Halloween…that quintessentially American holiday that’s high on tricks and treats, but low on nutrition. In fact, from now through the New Year is a challenging time to avoid eating empty calories and packing on a few extra pounds. If you’re looking to avoid the perpetual sugar crash this October and beyond, consider these tips for balancing your diet and diminishing those cravings once and for all:
Don’t Buy Your Favorites. If chocolate is your weakness, keep it out of your house. Instead, go for gummy candy or another kid-loved handout.
Out of Sight, Out of Mind. Have you already stocked up on candy for the onslaught of trick or treaters? Tuck it away where you can forget about it until Halloween, in a secluded spot like the garage or attic. This will help curtail casual grazing.

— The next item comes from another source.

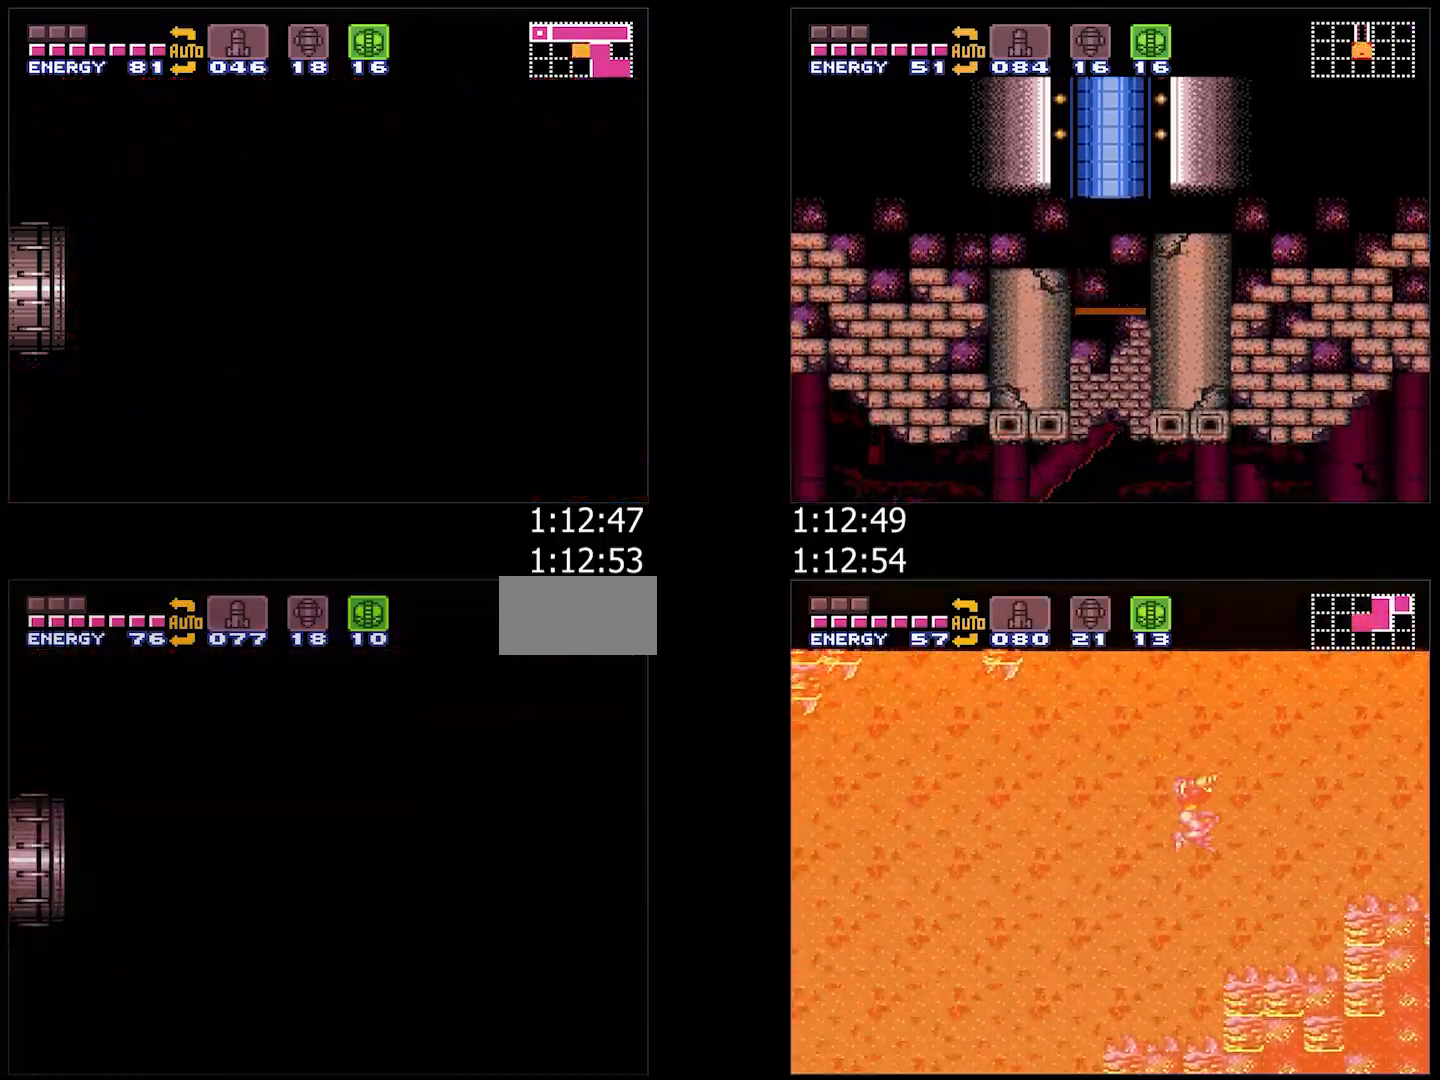
{"dt_ms": 500, "buttons": ["A", "B", "DPAD_LEFT"], "events": [[167, "A", "up"], [167, "B", "up"], [167, "DPAD_LEFT", "up"], [250, "A", "down"], [250, "B", "down"], [250, "DPAD_LEFT", "down"]]}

Don’t Chauffeur Your Candy Monsters. Rather than drive any in-house trick or treaters, get out for a brisk stroll in the neighborhood. It’s a great way to get to know your neighbors, a pleasant distraction from the candy bowl, and you’ll burn a few calories in the process.

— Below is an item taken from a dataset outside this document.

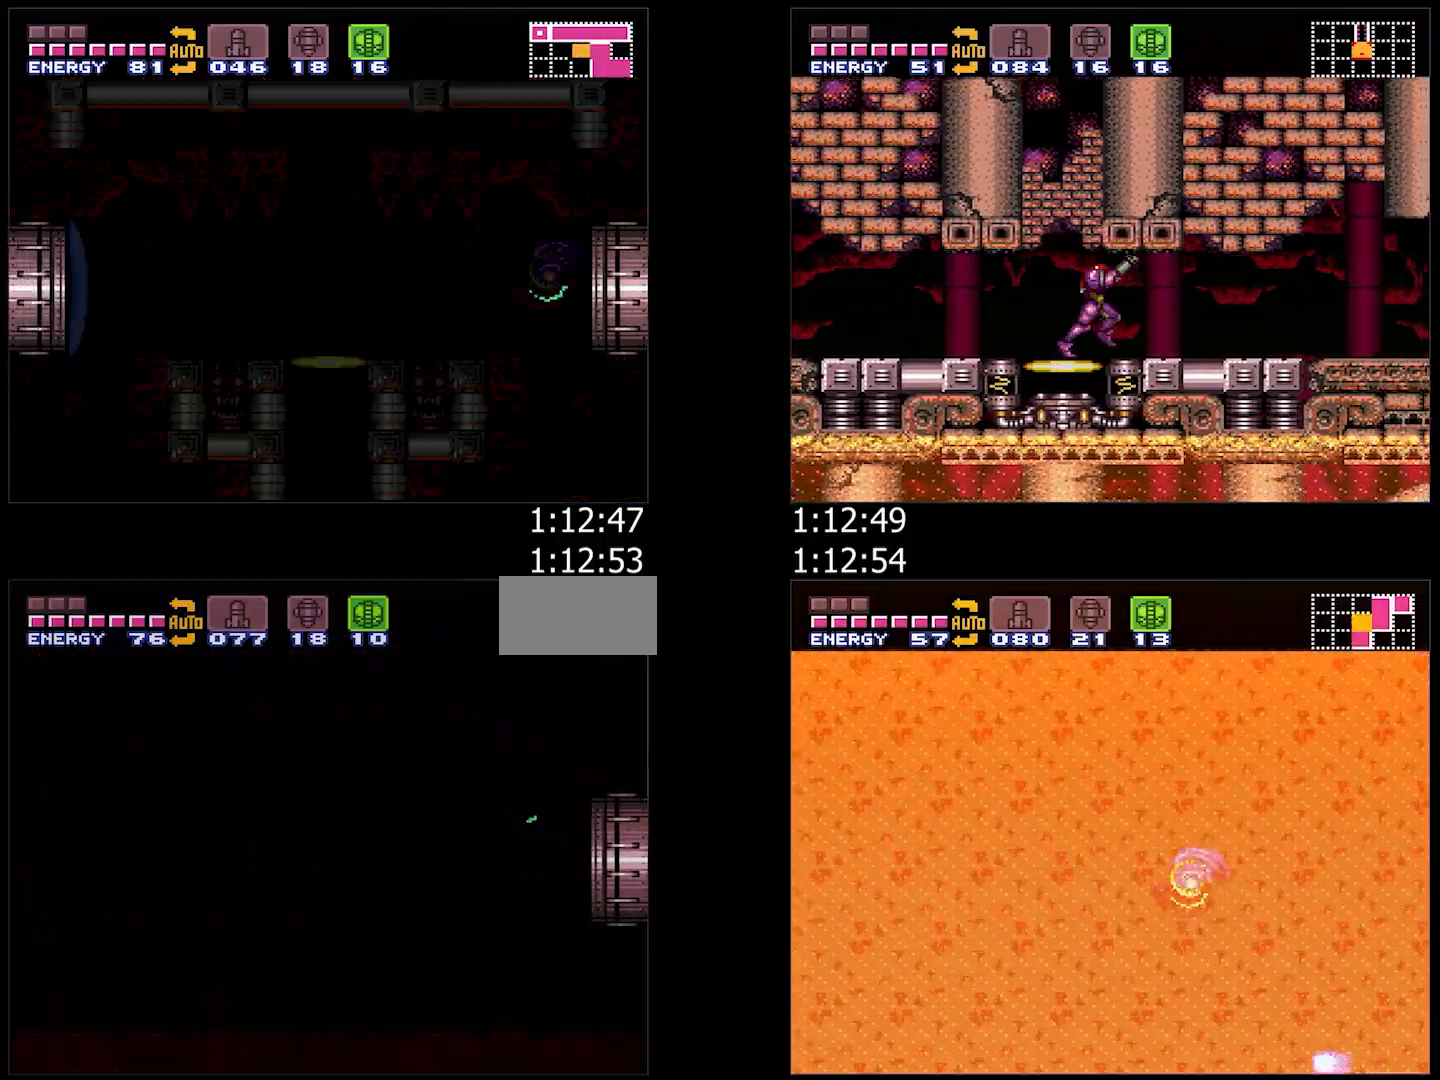
{"dt_ms": 500, "buttons": ["A", "B", "DPAD_LEFT"], "events": [[83, "L1", "up"]]}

Eat a Healthy Dinner Before the Neighborhood Crawl. If you (and the kids) venture out with a full belly, you’ll be less likely to gorge on junk. Try a delicious fall salad that includes the season’s best – think apples, pears, pomegranates, cranberries, persimmons, toasted pecans, roasted squash, hearty winter greens, a maple vinaigrette, and more. Check out these ideas from Food and Wine and Saveur for inspiration.
Exercise Portion Control. Set a limit for yourself – for instance, one snack-size chocolate bar to be slowly savored daily. After all, life is about enjoying the simple pleasures!